ASCENSO Y CAÍDA DEL “COSS”

*Eduardo Costilla Sánchez, el “Coss”, fue uno de los hombres más poderosos del Cártel del Golfo, amigo cercano de Osiel Cárdenas Guillén, quien tras su caída, en 2003, le heredó el control del Cártel del Golfo, la organización más poderosa de América Latina en su tiempo

*Costilla fue policía federal en Matamoros, luego ascendió a capo y operó las plazas de Tampico y Matamoros, Tamaulipas; también estuvo en Tapachula, Chiapas, uno de los pasos de droga claves del crimen organizado. Fue capturado en 2012 y extraditado a Estados Unidos en 2015, donde se declaró culpable de todos los cargos para obtener una reducción de su sentencia, la cual está a la espera de que le sea dictada

*Su historia es tan truculenta como su vida: Se le atribuyen más de cien crímenes durante su etapa de esplendor como jefe del Cártel del Golfo

Ricardo Ravelo/Corresponsalías Nacionales/Grupo Sol Corporativo

(Primera de cuatro partes)

Ciudad de México.- Eduardo Costilla Sánchez, conocido en el mundo del hampa como el “Coss”, tuvo un fulgurante ascenso en el mundo criminal: De ser un policía judicial, pasó a ser el líder del Cártel del Golfo, uno de los más antiguos del país, tras la captura de su amigo Osiel Cárdenas Guillén, en 2003.

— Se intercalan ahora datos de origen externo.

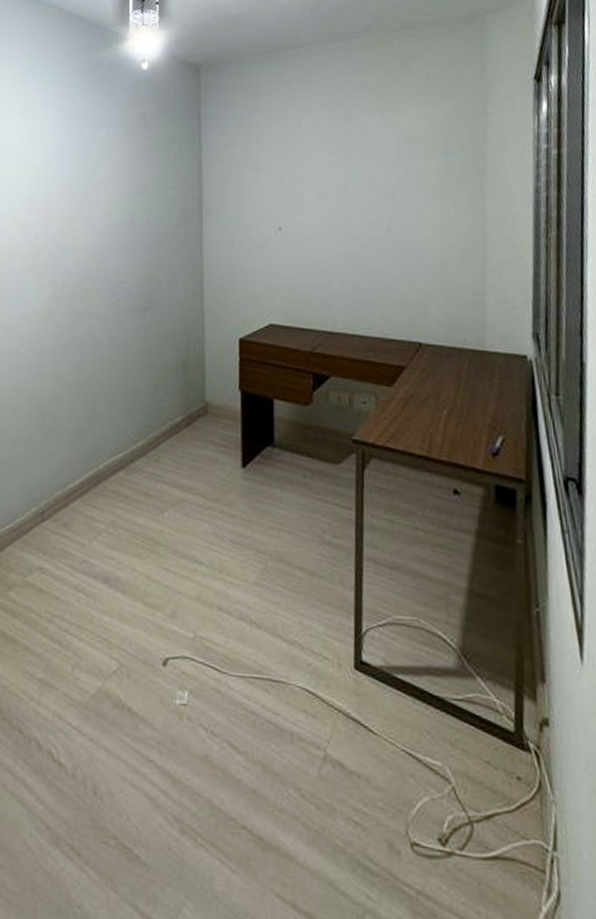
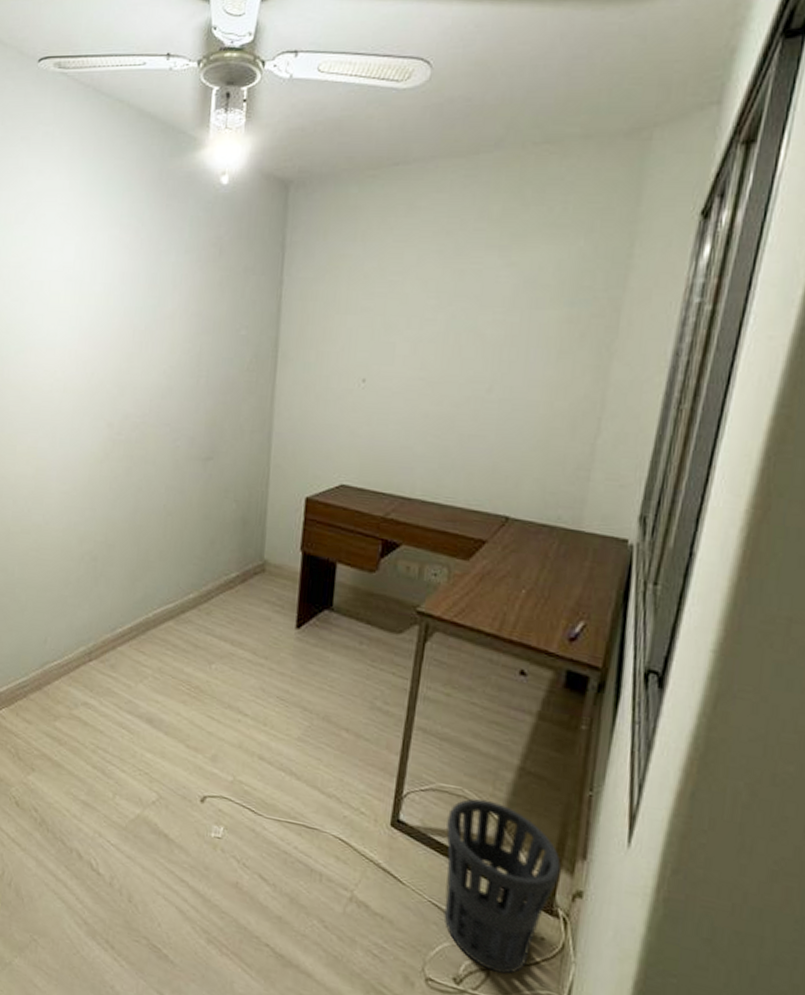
wastebasket: none [408,629,524,826] -> present [443,798,561,974]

Sanguinario hasta el extremo, Costilla Sánchez se alió con Cárdenas Guillén y se convirtió en su amigo más entrañable, tanto, que le pidió a su hermano Mario Cárdenas que, cuando él faltase, apoyara al “Coss” para que se quedara al frente del grupo criminal. Y así fue.

El “Coss” estuvo al frente del Cártel del Golfo unos siete años. El 12 de septiembre de 2012 fue detenido por efectivos de la Marina Armada de México. El operativo para su detención se efectuó en la colonia Lomas de Rosales, municipio de Tampico, Tamaulipas, su feudo. En la detención participaron treinta elementos de élite. Durante su aprehensión fueron aseguradas varias armas de fuego y un lote de joyas de alto valor.

También le aseguraron un reloj y una pluma del Titanic, entre los objetos que tenía guardados en su casa, todo esto tenía un valor de unos 95 mil dólares.

Y es que la pluma estaba manufacturada con materiales provenientes del Titanic, el trasatlántico que se hundiera el 15 de abril de 1912, donde murieron unas mil 500 personas luego de que el buque chocara con un iceberg en aguas del Atlántico.

Estas eran las adquisiciones excéntricas de Eduardo Costilla, quien además atesoró otros relojes de la marca Rólex y Cartier. Otros de sus lujos inquietantes fueron sus armas de fuego con cachas recubiertas en oro.

En ese tiempo, Costilla Sánchez ya era todo un personaje del crimen organizado, tan temido como respetado. Por ello, la entonces Procuraduría General de la República ofrecía por su cabeza 30 millones de pesos. Como ya era un capo conocido en Estados Unidos, el Buró Federal de Investigaciones (FBI) ofrecía una recompensa de 5 millones de dólares por información que condujera a su captura.